Desapareció la intimidad con tu pareja: un experto explica las consecuencias negativas
La intimidad en una relación de pareja mantiene la conexión emocional, física y mental. No es solo una fuente de placer, sino de afecto, se fortalece el vínculo y nutre la relación en diversos niveles. Cuando desaparece, las consecuencias son profundas, afectan la relación, la salud y el bienestar. Expertos en psicología y sexualidad coinciden en que la ausencia de intimidad desencadena una serie de efectos negativos tanto a nivel personal como de pareja.
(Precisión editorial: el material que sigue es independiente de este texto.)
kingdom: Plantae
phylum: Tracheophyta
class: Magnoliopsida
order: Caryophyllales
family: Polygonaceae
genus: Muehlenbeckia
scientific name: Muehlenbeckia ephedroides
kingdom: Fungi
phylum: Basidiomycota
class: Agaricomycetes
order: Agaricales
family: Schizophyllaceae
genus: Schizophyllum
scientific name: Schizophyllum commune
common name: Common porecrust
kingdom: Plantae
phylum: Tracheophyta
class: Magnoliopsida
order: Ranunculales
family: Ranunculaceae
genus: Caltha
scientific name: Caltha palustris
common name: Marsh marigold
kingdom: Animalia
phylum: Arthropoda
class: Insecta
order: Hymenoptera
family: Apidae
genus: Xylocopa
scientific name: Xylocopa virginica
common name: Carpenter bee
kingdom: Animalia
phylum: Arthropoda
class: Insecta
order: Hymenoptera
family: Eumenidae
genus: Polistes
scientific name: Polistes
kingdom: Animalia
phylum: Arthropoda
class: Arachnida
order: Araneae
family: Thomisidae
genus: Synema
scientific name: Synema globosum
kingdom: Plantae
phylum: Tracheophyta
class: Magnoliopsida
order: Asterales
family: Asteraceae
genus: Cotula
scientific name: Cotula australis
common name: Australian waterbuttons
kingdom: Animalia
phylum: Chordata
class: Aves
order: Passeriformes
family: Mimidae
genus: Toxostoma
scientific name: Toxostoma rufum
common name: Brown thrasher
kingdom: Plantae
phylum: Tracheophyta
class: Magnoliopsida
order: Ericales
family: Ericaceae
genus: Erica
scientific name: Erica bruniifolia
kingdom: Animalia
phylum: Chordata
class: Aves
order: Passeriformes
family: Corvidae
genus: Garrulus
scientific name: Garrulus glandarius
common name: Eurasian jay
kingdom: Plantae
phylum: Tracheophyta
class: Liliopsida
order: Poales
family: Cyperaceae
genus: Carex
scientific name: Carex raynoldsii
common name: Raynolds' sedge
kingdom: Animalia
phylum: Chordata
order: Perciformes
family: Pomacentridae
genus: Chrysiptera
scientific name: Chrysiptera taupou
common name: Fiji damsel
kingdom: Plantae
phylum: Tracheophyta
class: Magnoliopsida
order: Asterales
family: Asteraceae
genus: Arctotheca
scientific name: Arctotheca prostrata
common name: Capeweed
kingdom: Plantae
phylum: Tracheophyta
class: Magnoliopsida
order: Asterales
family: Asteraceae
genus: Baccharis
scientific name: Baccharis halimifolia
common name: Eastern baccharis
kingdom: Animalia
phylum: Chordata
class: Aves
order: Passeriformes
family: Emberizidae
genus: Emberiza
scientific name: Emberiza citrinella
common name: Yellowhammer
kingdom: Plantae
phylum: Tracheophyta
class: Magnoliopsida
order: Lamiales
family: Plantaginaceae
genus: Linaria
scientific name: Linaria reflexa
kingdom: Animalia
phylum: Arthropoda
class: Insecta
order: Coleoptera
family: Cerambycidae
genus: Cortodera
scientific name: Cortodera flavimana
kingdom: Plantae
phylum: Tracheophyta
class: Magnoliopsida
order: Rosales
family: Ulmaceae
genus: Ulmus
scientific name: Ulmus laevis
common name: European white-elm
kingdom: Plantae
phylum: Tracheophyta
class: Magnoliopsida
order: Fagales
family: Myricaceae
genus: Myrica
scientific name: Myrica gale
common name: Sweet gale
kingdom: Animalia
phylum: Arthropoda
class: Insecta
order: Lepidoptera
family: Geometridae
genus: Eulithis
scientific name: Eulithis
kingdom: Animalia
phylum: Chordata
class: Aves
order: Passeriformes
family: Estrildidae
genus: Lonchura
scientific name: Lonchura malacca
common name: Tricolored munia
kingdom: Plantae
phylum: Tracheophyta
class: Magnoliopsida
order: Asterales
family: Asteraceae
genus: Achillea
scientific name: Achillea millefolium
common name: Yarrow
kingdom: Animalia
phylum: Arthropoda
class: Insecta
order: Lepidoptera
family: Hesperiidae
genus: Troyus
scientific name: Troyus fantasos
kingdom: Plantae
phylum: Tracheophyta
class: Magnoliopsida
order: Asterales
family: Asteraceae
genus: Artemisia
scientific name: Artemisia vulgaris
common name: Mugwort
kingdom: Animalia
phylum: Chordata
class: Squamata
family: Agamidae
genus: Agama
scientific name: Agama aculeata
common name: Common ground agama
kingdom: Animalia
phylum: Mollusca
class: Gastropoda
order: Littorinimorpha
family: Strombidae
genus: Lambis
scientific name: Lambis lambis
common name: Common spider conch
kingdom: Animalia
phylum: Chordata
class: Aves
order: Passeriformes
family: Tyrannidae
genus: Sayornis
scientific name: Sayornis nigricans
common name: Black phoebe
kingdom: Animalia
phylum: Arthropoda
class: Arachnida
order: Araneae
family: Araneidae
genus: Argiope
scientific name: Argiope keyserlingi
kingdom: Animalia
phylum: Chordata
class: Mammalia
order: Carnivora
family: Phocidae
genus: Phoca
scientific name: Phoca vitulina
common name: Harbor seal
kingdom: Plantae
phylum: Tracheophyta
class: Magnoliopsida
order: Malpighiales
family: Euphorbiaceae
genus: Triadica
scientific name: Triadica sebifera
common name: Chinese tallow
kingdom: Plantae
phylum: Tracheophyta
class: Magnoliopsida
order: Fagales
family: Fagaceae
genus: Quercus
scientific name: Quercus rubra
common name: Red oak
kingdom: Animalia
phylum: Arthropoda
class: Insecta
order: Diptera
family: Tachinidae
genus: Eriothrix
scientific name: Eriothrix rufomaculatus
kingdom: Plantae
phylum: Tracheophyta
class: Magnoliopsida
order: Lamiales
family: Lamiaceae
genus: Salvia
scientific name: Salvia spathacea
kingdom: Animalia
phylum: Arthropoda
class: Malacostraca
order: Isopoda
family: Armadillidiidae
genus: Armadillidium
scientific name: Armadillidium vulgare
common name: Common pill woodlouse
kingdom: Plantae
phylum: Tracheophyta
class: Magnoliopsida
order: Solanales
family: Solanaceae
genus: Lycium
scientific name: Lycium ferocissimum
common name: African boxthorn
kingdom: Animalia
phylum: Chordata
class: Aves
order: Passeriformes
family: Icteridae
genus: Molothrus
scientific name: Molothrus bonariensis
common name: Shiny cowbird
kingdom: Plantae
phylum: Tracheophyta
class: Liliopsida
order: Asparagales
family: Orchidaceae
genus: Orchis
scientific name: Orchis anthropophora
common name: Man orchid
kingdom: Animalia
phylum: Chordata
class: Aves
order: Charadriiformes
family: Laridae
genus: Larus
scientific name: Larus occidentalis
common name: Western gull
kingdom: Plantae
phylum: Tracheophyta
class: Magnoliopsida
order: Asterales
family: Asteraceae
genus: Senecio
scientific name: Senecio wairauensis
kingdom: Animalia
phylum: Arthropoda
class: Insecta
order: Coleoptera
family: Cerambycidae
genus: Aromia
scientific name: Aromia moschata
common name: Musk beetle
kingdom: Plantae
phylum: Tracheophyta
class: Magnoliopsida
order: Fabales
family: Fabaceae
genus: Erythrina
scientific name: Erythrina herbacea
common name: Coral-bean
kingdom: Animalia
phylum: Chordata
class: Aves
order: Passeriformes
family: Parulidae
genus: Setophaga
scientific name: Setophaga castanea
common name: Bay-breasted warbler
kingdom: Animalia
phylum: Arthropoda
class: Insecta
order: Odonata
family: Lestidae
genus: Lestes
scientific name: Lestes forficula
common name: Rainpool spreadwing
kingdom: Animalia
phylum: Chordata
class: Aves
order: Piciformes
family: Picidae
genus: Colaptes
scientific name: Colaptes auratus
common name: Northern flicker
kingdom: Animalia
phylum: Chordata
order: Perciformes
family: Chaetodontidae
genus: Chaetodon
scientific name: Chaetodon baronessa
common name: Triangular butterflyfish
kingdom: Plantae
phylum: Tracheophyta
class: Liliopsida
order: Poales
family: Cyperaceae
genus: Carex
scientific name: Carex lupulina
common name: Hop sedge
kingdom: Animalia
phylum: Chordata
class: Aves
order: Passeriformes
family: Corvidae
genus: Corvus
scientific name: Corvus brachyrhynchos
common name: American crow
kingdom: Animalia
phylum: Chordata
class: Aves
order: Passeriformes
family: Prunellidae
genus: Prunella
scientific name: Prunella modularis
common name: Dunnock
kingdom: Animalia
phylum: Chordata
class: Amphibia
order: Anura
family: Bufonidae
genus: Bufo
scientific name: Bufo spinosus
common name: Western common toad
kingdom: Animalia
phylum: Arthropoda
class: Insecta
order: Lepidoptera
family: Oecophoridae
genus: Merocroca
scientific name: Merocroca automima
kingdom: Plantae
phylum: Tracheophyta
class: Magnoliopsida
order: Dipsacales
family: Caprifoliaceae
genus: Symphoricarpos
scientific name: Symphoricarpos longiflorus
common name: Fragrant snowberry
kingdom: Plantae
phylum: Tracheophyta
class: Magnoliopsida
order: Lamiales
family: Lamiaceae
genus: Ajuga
La intimidad, en su forma más pura, representa una conexión profunda entre dos personas. Es una actividad física, que involucra emociones, mejora el vínculo entre los miembros de la pareja, y aporta beneficios para la salud. Diversos estudios han demostrado que tener una vida íntima activa está relacionado con mejoras en la salud cardiovascular, reducción del riesgo de ciertos tipos de cáncer, fortalecimiento del sistema inmunológico e incluso mejoras en la función del suelo pélvico, un músculo clave en el control de la continencia urinaria.
Cuando la intimidad comienza a desaparecer en una relación, surgen problemas que van más allá de lo físico. De acuerdo con Ian Kerner, experto en relaciones de pareja y sexualidad, la falta de intimidad en una pareja es una cuestión existencial. Se trata de la pérdida de una conexión vital que, cuando está presente, permite a las parejas enfrentarse mejor a los desafíos y dificultades de la vida cotidiana. Es como un pegamento emocional que fortalece la relación, y sin él, las tensiones y los problemas tienden a intensificarse.
Kerner señala que las parejas que disfrutan de relaciones íntima regulares suelen desarrollar un vínculo más sólido y una mejor comunicación. Esta intimidad les permite sentirse más conectados emocionalmente, lo que a su vez facilita la resolución de conflictos y la superación de las dificultades.
La falta de intimidad también lleva a un sentimiento de rechazo. Cuando uno de los miembros de la pareja comienza a sentir que el otro no está interesado en mantener una conexión física, esto puede interpretarse como una falta de afecto o de deseo. Este tipo de pensamientos, aunque muchas veces infundados, dañan la autoestima y generan una sensación de abandono.